Panel Paper: The Long-Term Effects of Public School Choice: Lottery Evidence from San Diego

Thursday, November 2, 2017
Water Tower (Hyatt Regency Chicago)

*Names in bold indicate Presenter

Julian Betts, Sam Young, Andrew Zau and Karen Volz Bachofer, University of California, San Diego


School choice offers an important mechanism for equalizing educational opportunity, given that American public schools differ strongly in terms of achievement and student demographics. This paper estimates the causal impact of school choice in San Diego Unified School District on high school outcomes and, notably, postsecondary educational attainment, by studying lottery applications to a magnet program, an open enrollment program and a program designed to integrate schools. Students are followed up to six years following high school graduation. The sample includes almost 15,000 student applications to the three school choice programs over a seven year period.

Lotteries are conducted fairly in the sense that lottery winners and losers show no significant differences in baseline test scores or demographic characteristics. Importantly, this validates the lottery as a mechanism for creating an experimental control group that is closely matched to those students who won school choice lotteries.

Families on average applied to schools at which students had higher achievement, grades, behavioral outcomes and socioeconomic status than their local alternative schools.

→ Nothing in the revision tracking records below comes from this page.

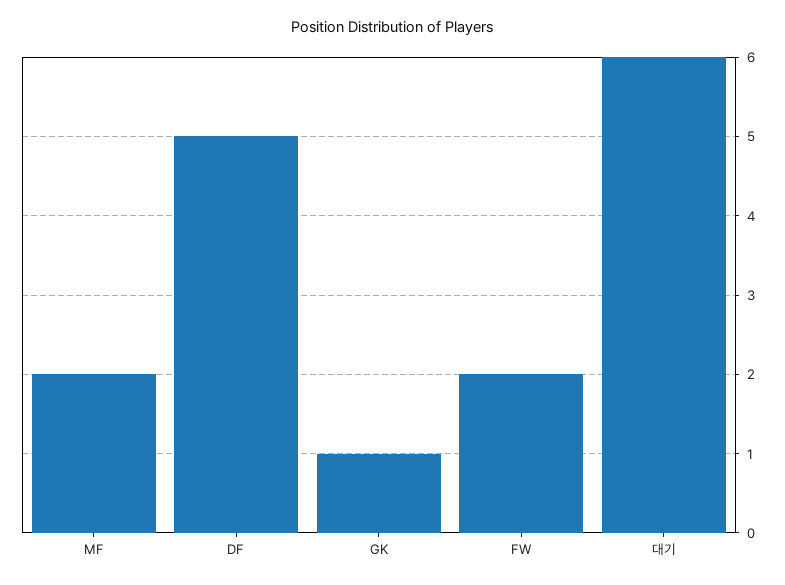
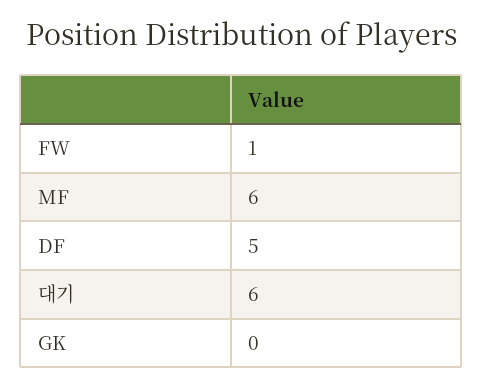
  {
-   "MF": 2,
+   "MF": 6,
    "DF": 5,
-   "GK": 1,
+   "GK": 0,
-   "FW": 2,
+   "FW": 1,
    "대기": 6
  }

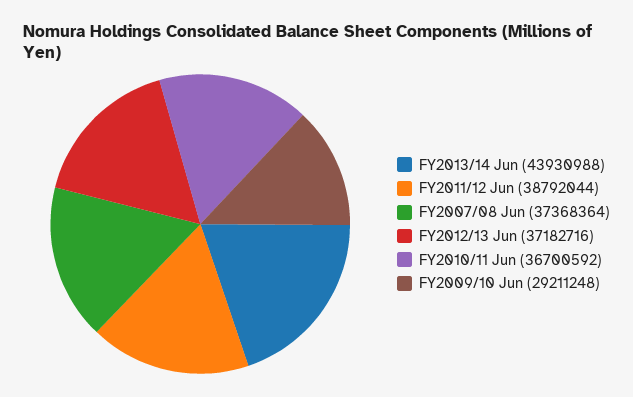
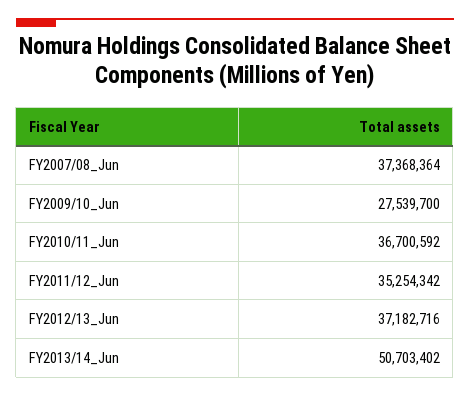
  {
-   "FY2013/14 Jun": 43930988,
+   "FY2013/14 Jun": 50703402,
-   "FY2011/12 Jun": 38792044,
+   "FY2011/12 Jun": 35254342,
    "FY2007/08 Jun": 37368364,
    "FY2012/13 Jun": 37182716,
    "FY2010/11 Jun": 36700592,
-   "FY2009/10 Jun": 29211248
+   "FY2009/10 Jun": 27539700
  }

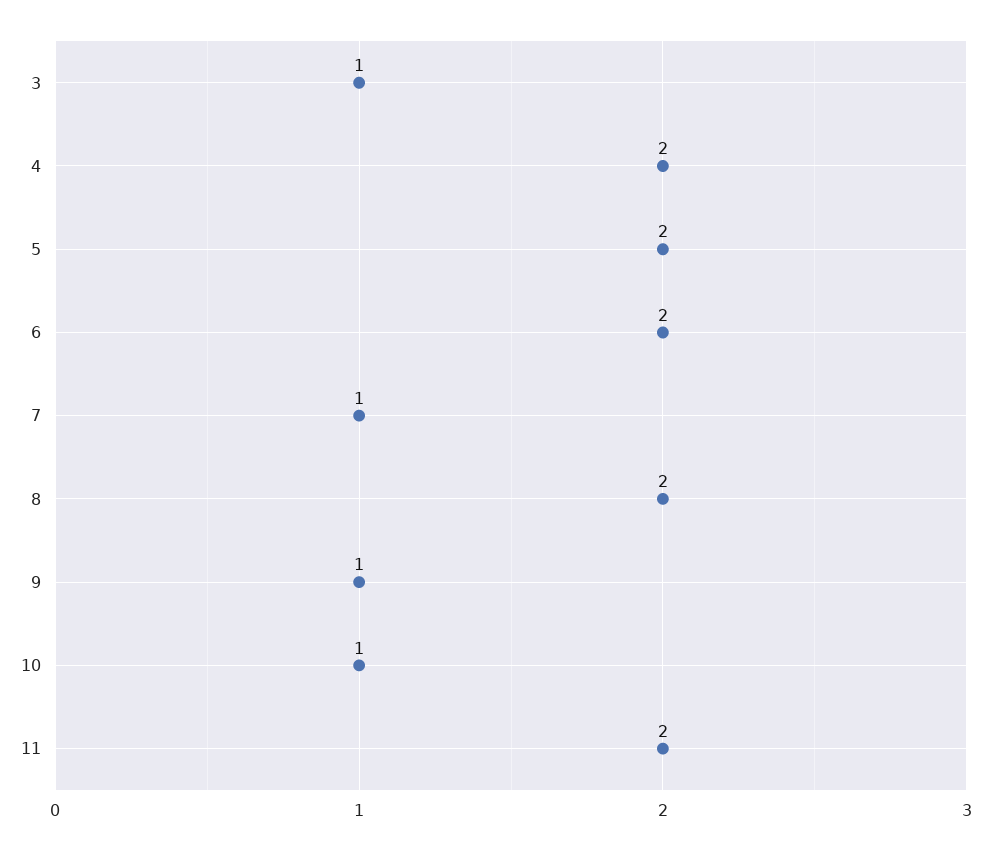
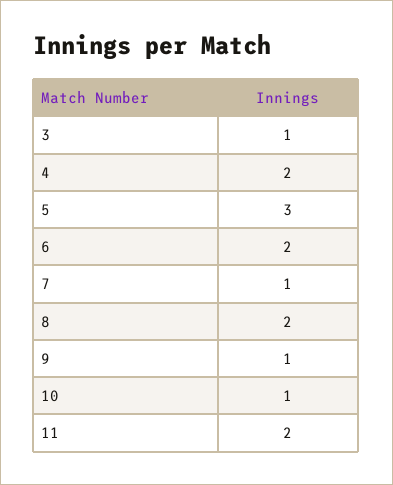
  {
    "3": 1,
    "4": 2,
-   "5": 2,
+   "5": 3,
    "6": 2,
    "7": 1,
    "8": 2,
    "9": 1,
    "10": 1,
    "11": 2
  }

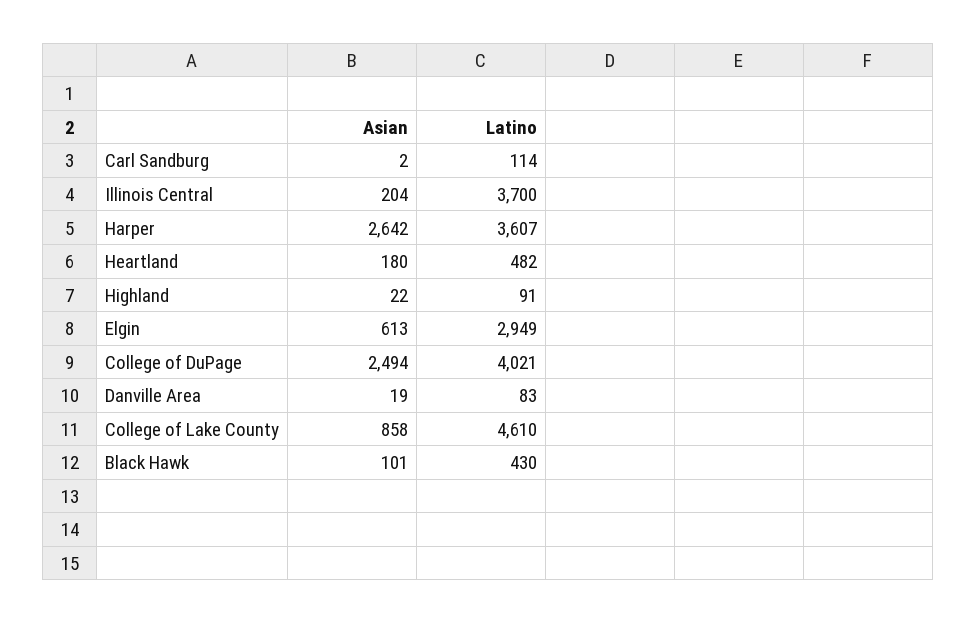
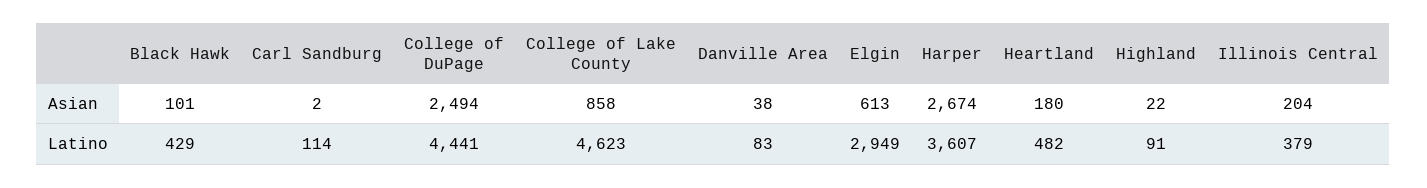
  {
    "Asian": {
      "Carl Sandburg": 2,
      "Illinois Central": 204,
-     "Harper": 2642,
+     "Harper": 2674,
      "Heartland": 180,
      "Highland": 22,
      "Elgin": 613,
      "College of DuPage": 2494,
-     "Danville Area": 19,
+     "Danville Area": 38,
      "College of Lake County": 858,
      "Black Hawk": 101
    },
    "Latino": {
      "Carl Sandburg": 114,
-     "Illinois Central": 3700,
+     "Illinois Central": 379,
      "Harper": 3607,
      "Heartland": 482,
      "Highland": 91,
      "Elgin": 2949,
-     "College of DuPage": 4021,
+     "College of DuPage": 4441,
      "Danville Area": 83,
-     "College of Lake County": 4610,
+     "College of Lake County": 4623,
-     "Black Hawk": 430
+     "Black Hawk": 429
    }
  }

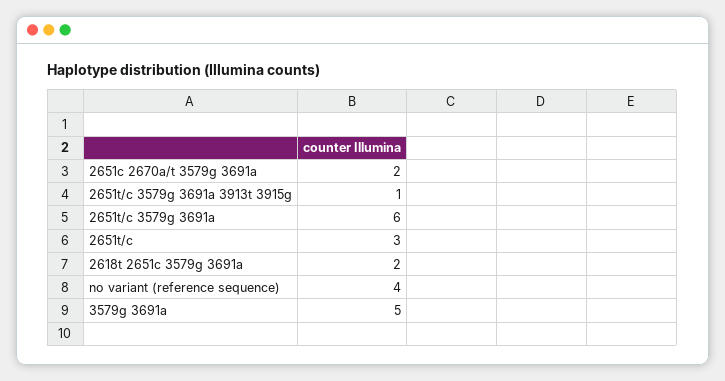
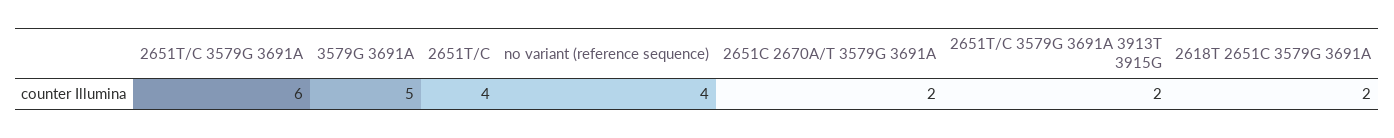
  {
    "2651c 2670a/t 3579g 3691a": 2,
-   "2651t/c 3579g 3691a 3913t 3915g": 1,
+   "2651t/c 3579g 3691a 3913t 3915g": 2,
    "2651t/c 3579g 3691a": 6,
-   "2651t/c": 3,
+   "2651t/c": 4,
    "2618t 2651c 3579g 3691a": 2,
    "no variant (reference sequence)": 4,
    "3579g 3691a": 5
  }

This result confirms that there is a "treatment contrast" between those who win lotteries and those who lose lotteries, and therefore a potential causal effect on student outcomes.

The paper examines a number of medium-term and longer-term outcomes. The secondary school outcomes include measures of being on track to graduate in time, actual graduation on time, and outcomes that are best viewed as at least partly behavioral outcomes, such as citizenship grades and attendance rates. The longer term outcomes focus on postsecondary educational attainment, and include number of years of postesecondary enrollment overall and by college type (two- versus four-year college), and degree attainment within four, five and six years of graduation.

The paper estimates intent-to-treat impacts -- the impact of being offered admission to a school choice program, and the impact of treatment on the treated, interpreted as the impact of being offered a slot in a school choice program and actually enrolling in the given school the fall after the lottery occurs.

In most cases, intent-to-treat and treatment-on-the-treated estimates suggest that school choice does not significantly influence students’ high school or postsecondary outcomes.

The paper also tests for systematic variations in program impact by student demographic characteristics, and by school characteristics. Theoretically, it is the difference in the characteristics of the school to which a student applies and those of his or her default local school that should mediate the causal impact of being offered a spot in the program. There are some exceptions but for the most part these tests show no systematic variations in impact by student background or differences in school characteristics.